Nvinferserver: doubts about programmatically generating TensorRT engines from ONNX

nvinfer automatically converts the original model’s format to a TensorRT engine.
To achieve the same with nvinferserver (Triton server) our application needs to take care of building the TensorRT engine using tao-converter, trtexec or some other external binary depending on the original format.

I have a couple of questions in order to implement the TensorRT conversion for ONNX models:

  • nvinfer config for ONNX models doesn’t requires we pass the input layer name. But that info seems to be required when using trtexec. Can the input layer name be omitted in the trtexec call, or there’s some way we can obtain this information programmatically?

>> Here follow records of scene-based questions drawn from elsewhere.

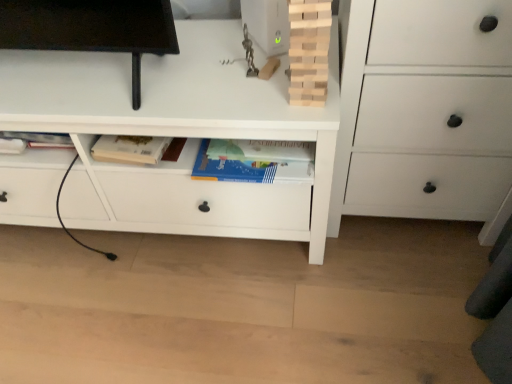
At what (x,y) coordinates should I click in order to perform the action: click on blank space situated above white matte chest of drawers at center, the second chest of drawers when ordered from right to left (from a real-world perspective). Please return your answer as a coordinate pair (x, y). Looking at the image, I should click on (124, 72).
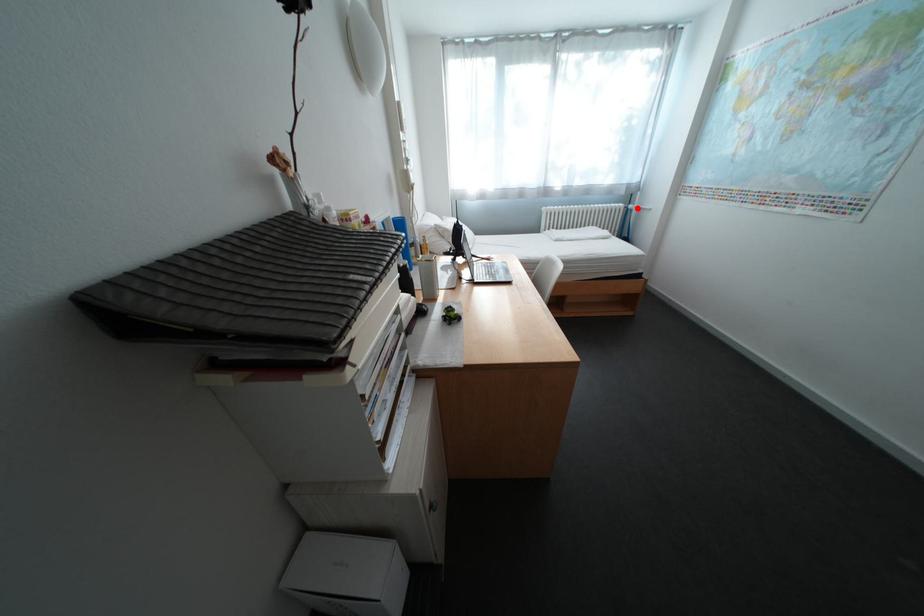
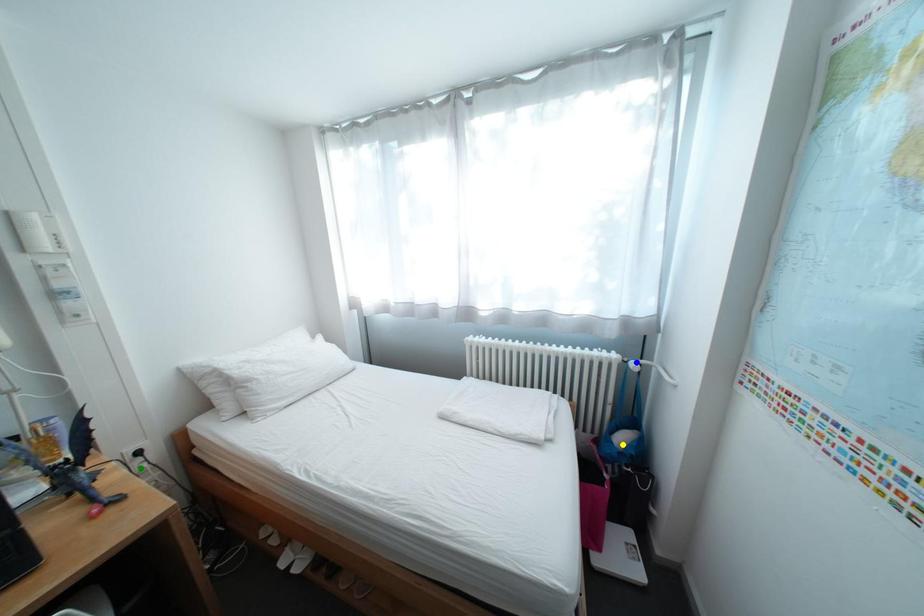
Question: I am providing you with two images of the same scene from different viewpoints. A red point is marked on the first image. You are given multiple points on the second image. Which point in image 2 represents the same 3d spot as the red point in image 1?

Choices:
 (A) yellow point
 (B) blue point
 (C) green point

Answer: (B)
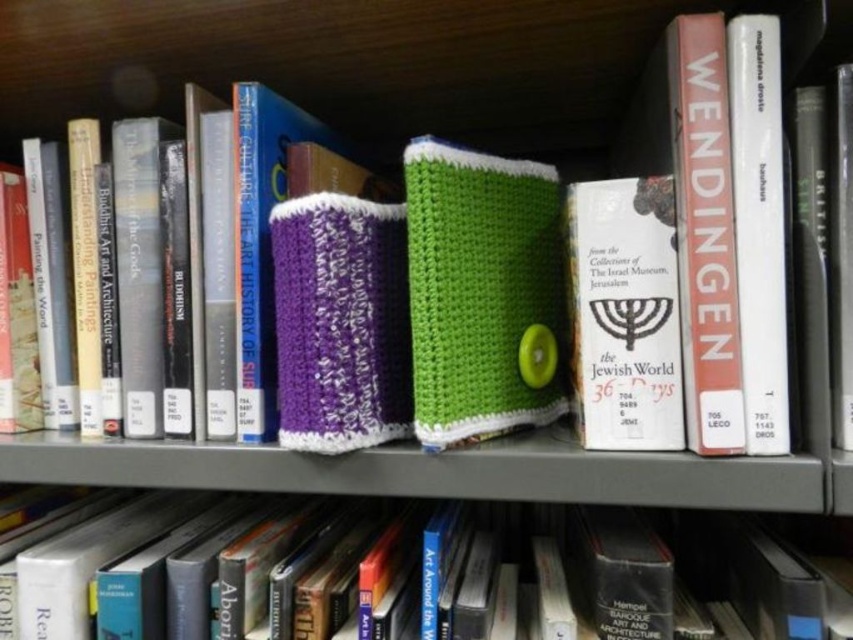
Question: Which point is farther to the camera?

Choices:
 (A) hardcover book at center
 (B) green knitted book at center

Answer: (B)

Question: Can you confirm if green knitted book at center is positioned to the right of white paper book at upper right?

Choices:
 (A) no
 (B) yes

Answer: (A)

Question: Among these points, which one is nearest to the camera?

Choices:
 (A) (770, 212)
 (B) (611, 627)
 (C) (532, 422)
 (D) (595, 316)

Answer: (A)

Question: Which object appears farthest from the camera in this image?

Choices:
 (A) matte pink hardcover book at upper right
 (B) white paper book at center

Answer: (B)

Question: Is hardcover book at center bigger than green knitted book at center?

Choices:
 (A) yes
 (B) no

Answer: (A)

Question: Does hardcover book at center appear on the right side of green knitted book at center?

Choices:
 (A) no
 (B) yes

Answer: (A)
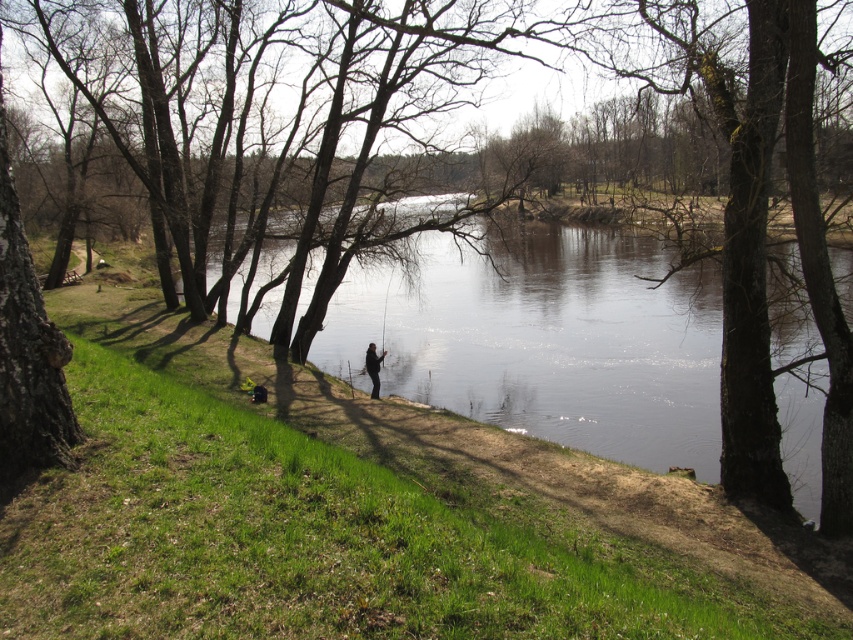
Question: Which object appears closest to the camera in this image?

Choices:
 (A) dark gray jacket at center
 (B) clear water at center

Answer: (B)

Question: Can you confirm if clear water at center is smaller than dark gray jacket at center?

Choices:
 (A) yes
 (B) no

Answer: (B)

Question: Can you confirm if clear water at center is positioned above dark gray jacket at center?

Choices:
 (A) yes
 (B) no

Answer: (A)

Question: Can you confirm if clear water at center is thinner than dark gray jacket at center?

Choices:
 (A) yes
 (B) no

Answer: (B)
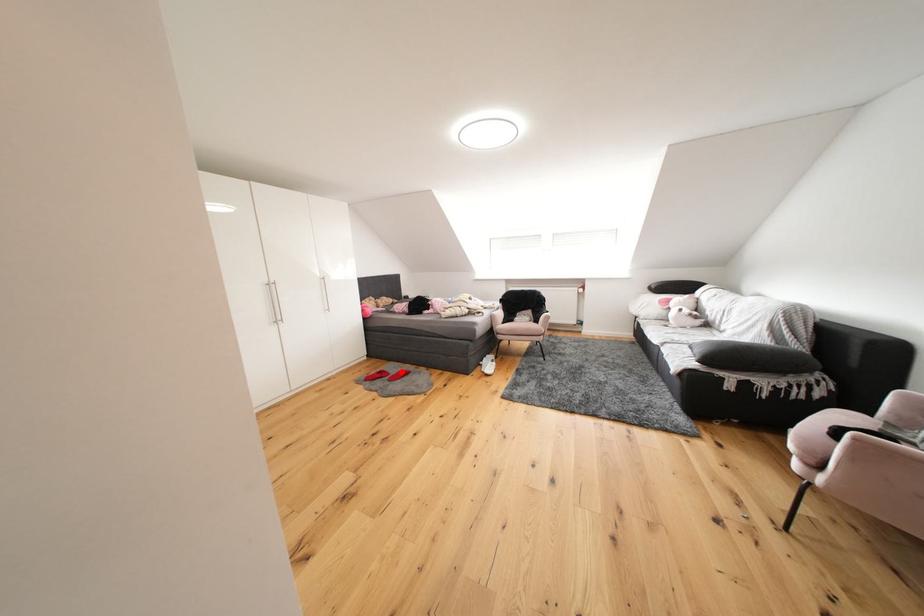
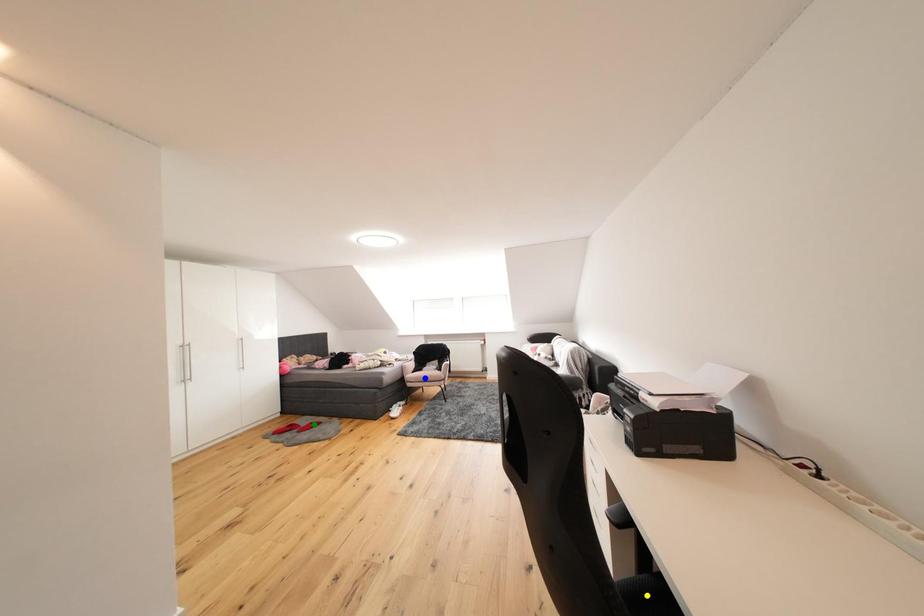
Question: I am providing you with two images of the same scene from different viewpoints. A red point is marked on the first image. You are given multiple points on the second image. Can you choose the point in image 2 that corresponds to the point in image 1?

Choices:
 (A) green point
 (B) blue point
 (C) yellow point

Answer: (A)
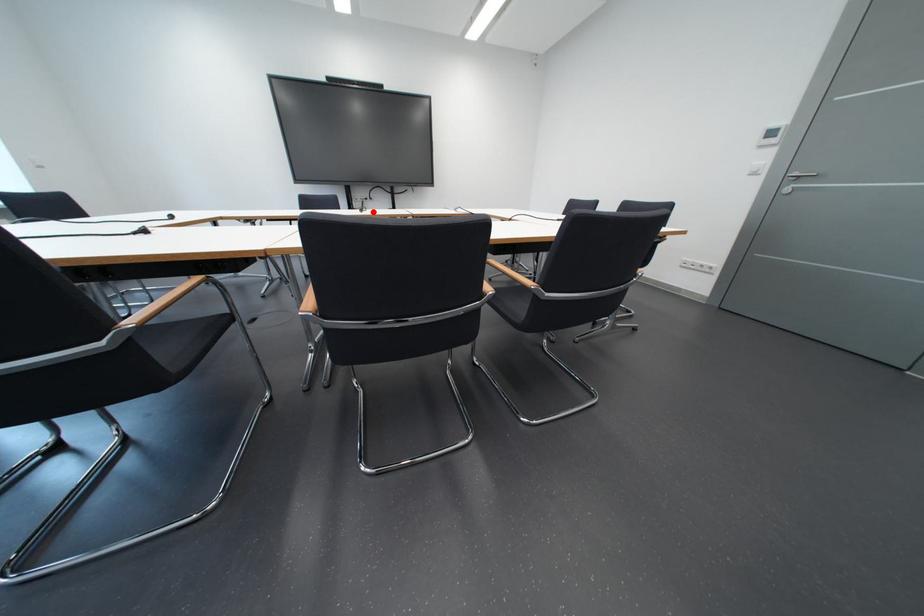
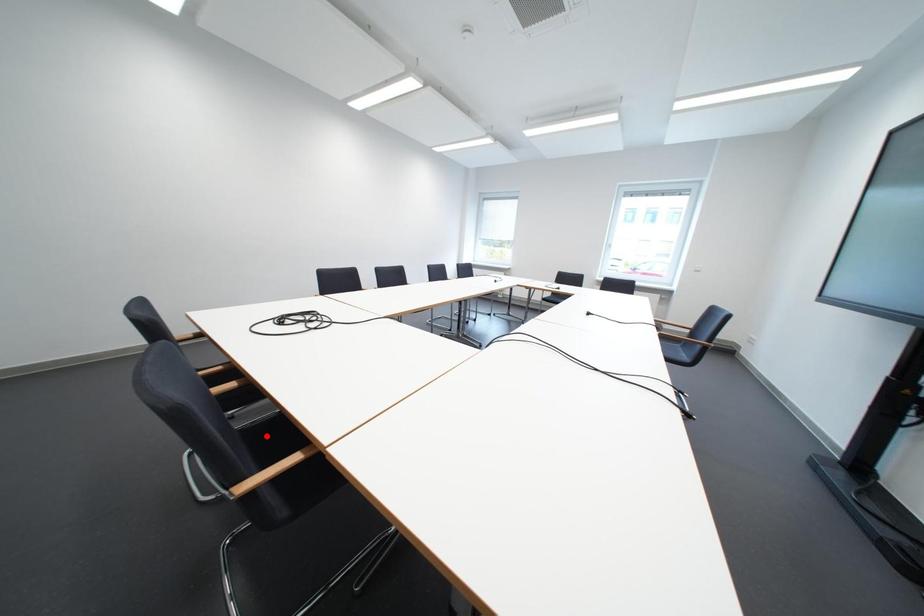
I am providing you with two images of the same scene from different viewpoints. A red point is marked on the first image and another point is marked on the second image. Is the marked point in image1 the same physical position as the marked point in image2?

No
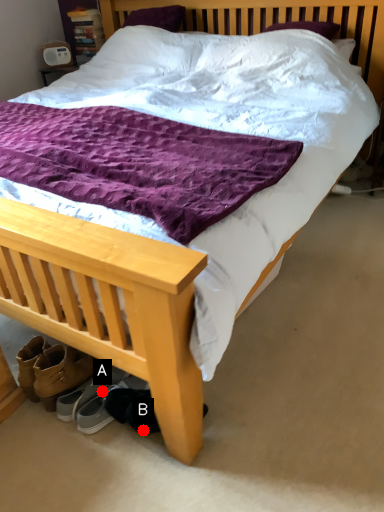
Question: Two points are circled on the image, labeled by A and B beside each circle. Which point is closer to the camera?

Choices:
 (A) A is closer
 (B) B is closer

Answer: (B)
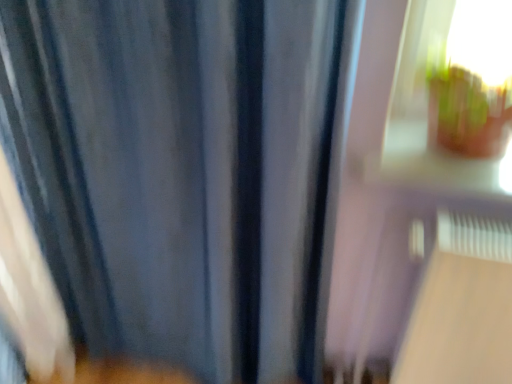
Question: From the image's perspective, is transparent glass window at upper right located above or below blue fabric curtain at center?

Choices:
 (A) below
 (B) above

Answer: (B)

Question: In terms of width, does transparent glass window at upper right look wider or thinner when compared to blue fabric curtain at center?

Choices:
 (A) thin
 (B) wide

Answer: (B)

Question: Would you say transparent glass window at upper right is inside or outside blue fabric curtain at center?

Choices:
 (A) inside
 (B) outside

Answer: (B)

Question: In terms of width, does blue fabric curtain at center look wider or thinner when compared to transparent glass window at upper right?

Choices:
 (A) thin
 (B) wide

Answer: (A)

Question: From a real-world perspective, is blue fabric curtain at center physically located above or below transparent glass window at upper right?

Choices:
 (A) above
 (B) below

Answer: (B)

Question: In the image, is blue fabric curtain at center on the left side or the right side of transparent glass window at upper right?

Choices:
 (A) right
 (B) left

Answer: (B)

Question: Considering their positions, is blue fabric curtain at center located in front of or behind transparent glass window at upper right?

  • If the conversion to a TensorRT engine is performed with fixed batch size:

trtexec --buildOnly --optShapes=input:8x3x512x896 --onnx=/var/lib/models/triton_model_repo/a82e9df2-4eb1-454a-93c2-8b8fa113b840/1/a82e9df2-4eb1-454a-93c2-8b8fa113b840.onnx --fp16 --saveEngine=/var/lib/models/triton_model_repo/a82e9df2-4eb1-454a-93c2-8b8fa113b840/1/a82e9df2-4eb1-454a-93c2-8b8fa113b840.engine

and I deploy a single pipeline with 1 input stream I get this error:

2023-10-11T03:58:48.396812Z  INFO triton_server: E1011 03:58:48.396782 176 tensorrt.cc:2130] error setting the binding dimension
ERROR: infer_grpc_client.cpp:427 inference failed with error: request specifies invalid shape for input 'input' for a82e9df2-4eb1-454a-93c2-8b8fa113b840_0. Error details: model expected the shape of dimension 0 to be between 8 and 8 but received 1

ERROR: infer_trtis_backend.cpp:372 failed to specify dims after running inference failed on model:a82e9df2-4eb1-454a-93c2-8b8fa113b840, nvinfer error:NVDSINFER_TRITON_ERROR
2023-10-11T03:58:48.396902Z  INFO run{deployment_id=40a75648-1573-4b15-aff3-ef1250686ad6}:run_pipeline_inner: gst_runner::gstreamer_log: nvinferserver[UID 1]: Error in specifyBackendDims() <infer_grpc_context.cpp:164> [UID = 1]: failed to specify input dims triton backend for model:a82e9df2-4eb1-454a-93c2-8b8fa113b840, nvinfer error:NVDSINFER_TRITON_ERROR gst_level=ERROR   category=nvinferserver object=model_inference1

But when the TRT engine is created with dynamic batch by specifying different min, opt and max values, it will work for single pipeline, our multiple running in parallel:

--minShapes=input:1x{input_shape}
--optShapes=input:4x{input_shape}
--maxShapes=input:8x{input_shape}

Is it correct to assume the ONNX models that have original fixed batch size of 1, will suffer inference bottlenecks in comparison to models that support dynamic batch when Triton is serving multiple pipelines in parallel?
I’m referring when we have to use this shape combination:

--minShapes=input:1x{input_shape}
--optShapes=input:1x{input_shape}
--maxShapes=input:1x{input_shape}

bump!

There is no update from you for a period, assuming this is not an issue anymore. Hence we are closing this topic. If need further support, please open a new one. Thanks

Could you please provide your ONNX model? Thanks.

This topic was automatically closed 14 days after the last reply. New replies are no longer allowed.